Die Interaktion zwischen Linie und Raum ist ein zentrales Thema in meinen Arbeiten. Raum begreife ich als bewegliche Masse die es zeichnerisch zu erfassen gilt. In Interaktionen im Außen- sowie Innenraum werden Fragen zu Zeit und Räumlichkeit gestellt. Wände lösen sich auf. Ein weiterer, unsichtbarer Raum wird durch das Schwingen eines Seils beschrieben. Bewegung wird durch ein Tau, das mit einem lauten Hieb auf Wände geschleudert wird, gezeigt und gleichzeitig entsteht noch eine weitere Dimension: Eine Momentaufnahme der Aktion. Bewegung, Raumauflösung entstehen ebenso mit dem gestreiften Warnband in den Baumumwicklungen oder den rasterartig beklebten Räumen. Sehen wird zu einem Befragen des Materials und der Phantasie. Der Betrachter ist immer als aktiver Sehender gefragt, der in einen Dialog tritt oder selbst interaktiv wird.

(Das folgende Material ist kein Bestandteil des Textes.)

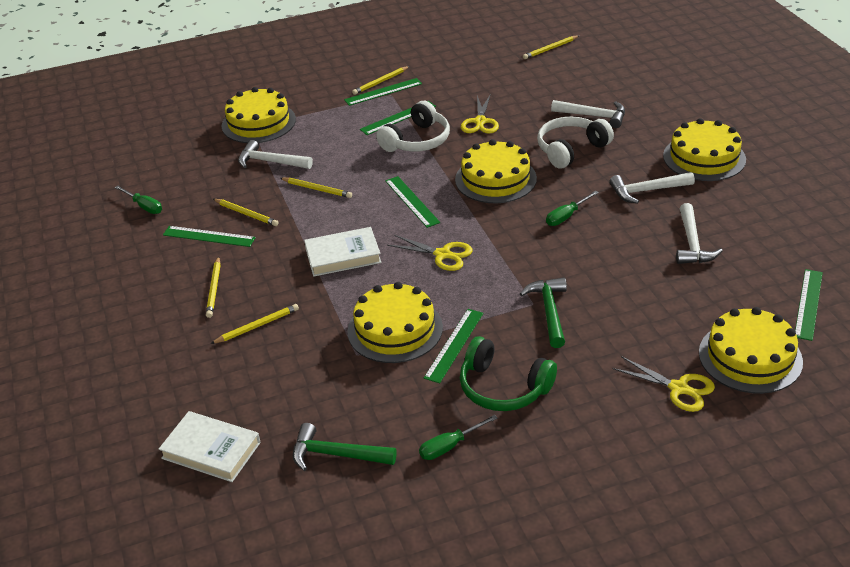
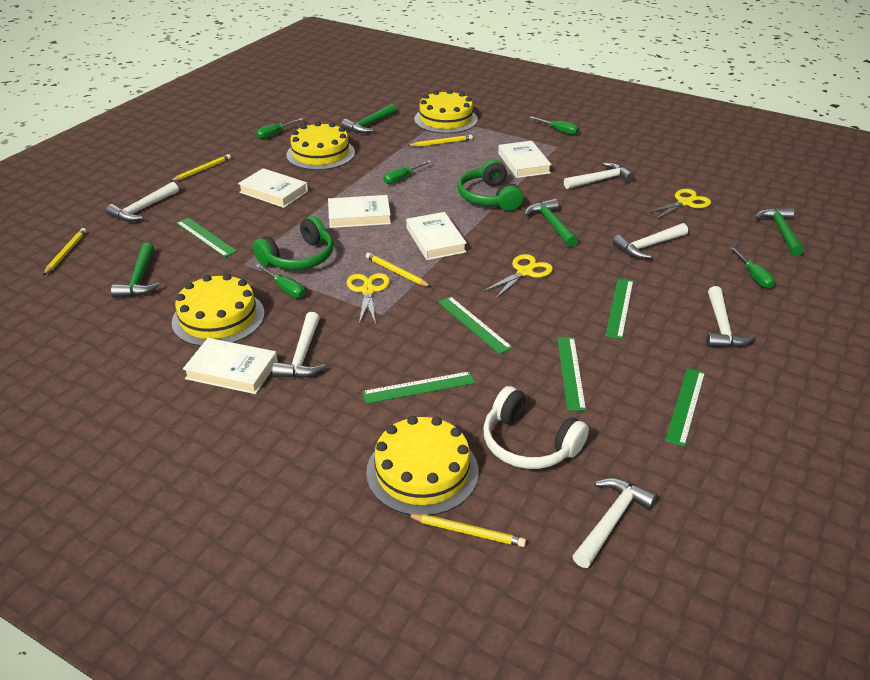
green hammer: [293,423,397,471] [520,277,567,348] = 2 -> [111,243,160,298] [341,104,396,133] [524,199,578,247] [755,207,804,256] = 4
green headphones: [460,336,557,411] = 1 -> [253,216,333,270] [458,160,523,211] = 2
green screwdriver: [115,186,162,214] [419,415,498,460] [546,191,599,226] = 3 -> [256,118,303,139] [256,264,305,298] [383,160,431,184] [530,116,579,135] [729,246,775,288] = 5
white book: [159,411,261,482] [304,227,381,277] = 2 -> [183,338,278,394] [238,168,308,208] [328,195,391,228] [406,212,467,260] [498,141,552,178] = 5
white hammer: [238,140,313,169] [551,100,625,128] [609,172,695,204] [676,203,723,264] = 4 -> [106,182,179,222] [272,312,326,378] [564,162,635,189] [573,478,657,568] [613,223,688,259] [706,286,755,348] = 6
white headphones: [376,101,450,152] [537,117,614,169] = 2 -> [483,386,589,469] = 1
yellow cake: [222,87,296,143] [347,282,443,363] [455,139,537,203] [663,118,746,181] [699,307,803,394] = 5 -> [172,274,265,346] [286,121,355,170] [366,416,479,516] [414,90,478,134] = 4
yellow pencil: [206,256,221,318] [210,304,299,344] [213,199,278,226] [280,178,352,198] [352,66,410,95] [523,35,579,59] = 6 -> [43,228,87,275] [171,154,231,181] [366,253,431,287] [406,514,526,547] [407,135,473,147] = 5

[…] Die Künstlerin macht die materiale Substanz des Pigments zum Thema und führt diese mit ihrem Zeichenprozess vor. Im stofflichen Umgang kann das Zeichenmedium eine andere Wahrheit produzieren, es changiert zwischen Lesbarkeit und Materialität, das künstlerische Verfahren wird selbst zum Gegenstand der Werke. Gerade die großformatigen Wandarbeiten, die Amrein mit Seilen und Tauen geschlagen hat, führen vor Augen, dass das Bild auf dem Untergrund, der Wand oder dem Boden, gleichsam ein „Still” („eine Momentaufnahme”) des durch das Schwungseil in Bewegung versetzten reinen Pigmentes ist. Der plötzliche, als Peitschenknall auch akustisch vernehmbare Aufprall, wird in der explosionsartigen Farbverteilung spürbar. Insbesondere bei den dicken Tauen erscheint der Pigmentstaub wie herausgeplatzt. Beim Aufschlag wird die Farbe aus den Seilfasern auf den Untergrund gepresst, die ovalen Knüpfknoten scheinen zu pulsieren, in ihrem Abklatsch sind Kraft und Bewegung gespeichert. […] Dr. Mechthild Haas, Auszug aus dem Katalog „gespannt”

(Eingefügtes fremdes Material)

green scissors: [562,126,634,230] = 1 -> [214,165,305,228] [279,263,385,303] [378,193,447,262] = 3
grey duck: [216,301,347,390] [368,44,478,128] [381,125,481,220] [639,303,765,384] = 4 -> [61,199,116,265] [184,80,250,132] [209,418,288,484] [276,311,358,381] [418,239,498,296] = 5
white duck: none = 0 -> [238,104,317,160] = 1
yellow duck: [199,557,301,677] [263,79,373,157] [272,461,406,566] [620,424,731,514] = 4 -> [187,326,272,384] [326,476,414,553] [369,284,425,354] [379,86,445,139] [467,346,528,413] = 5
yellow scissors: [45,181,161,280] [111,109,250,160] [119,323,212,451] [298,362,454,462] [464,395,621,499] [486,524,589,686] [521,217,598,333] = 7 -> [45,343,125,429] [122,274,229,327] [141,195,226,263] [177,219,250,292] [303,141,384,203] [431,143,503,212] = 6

[…] Das Überlisten von Grenzen gelingt der Künstlerin indes nicht nur im Bereich der Zeichnung, sondern auch bezüglich der zum Einsatz gebrachten Medien. Serena Amrein bewegt sich souverän in mehreren Werkgattungen nebeneinander, ohne dabei jemals ihr Grundkonzept der Raumerkundung und Transformation von Bildstrukturen aus den Augen zu verlieren. Objekte, Installationen oder originelle Landschaftsinterventionen zielen darauf, Bildrealitäten und Sehgewohnheiten zu hinterfragen und umzudeuten. Dies geschieht durch das gezielte Offenlegen der inneren Strukturen, um sie anschließend im Gestaltungsprozess inhaltlich neu zu bestimmen. Die Umwandlung präzisiert das Begreifen. Die Themen und Motive ihrer Bildrecherchen entspringen dem Alltäglichen: Beobachtungen in der Landschaft, im (Stadt-)Raum, Architektur, Gebrauchsgegenstände und Fundstücke — die ganze Fülle des privaten und öffentlichen Umfeldes wird zur potenziellen ästhetischen Vorlage und füllt den Ideenspeicher. Serena Amrein besitzt die nötige Achtsamkeit und das „rechte Maß” für die Betrachtung der sie umgebenden Welt und vermag aus dem Überfluss, eine exakte Idee zu formulieren. Dem räumlich Greifbaren der Objekte und Installationen steht das Ideenhafte ihrer Zeichnungen stets zur Seite. […] Dagmar Burisch, Auszug aus dem Katalog „go!”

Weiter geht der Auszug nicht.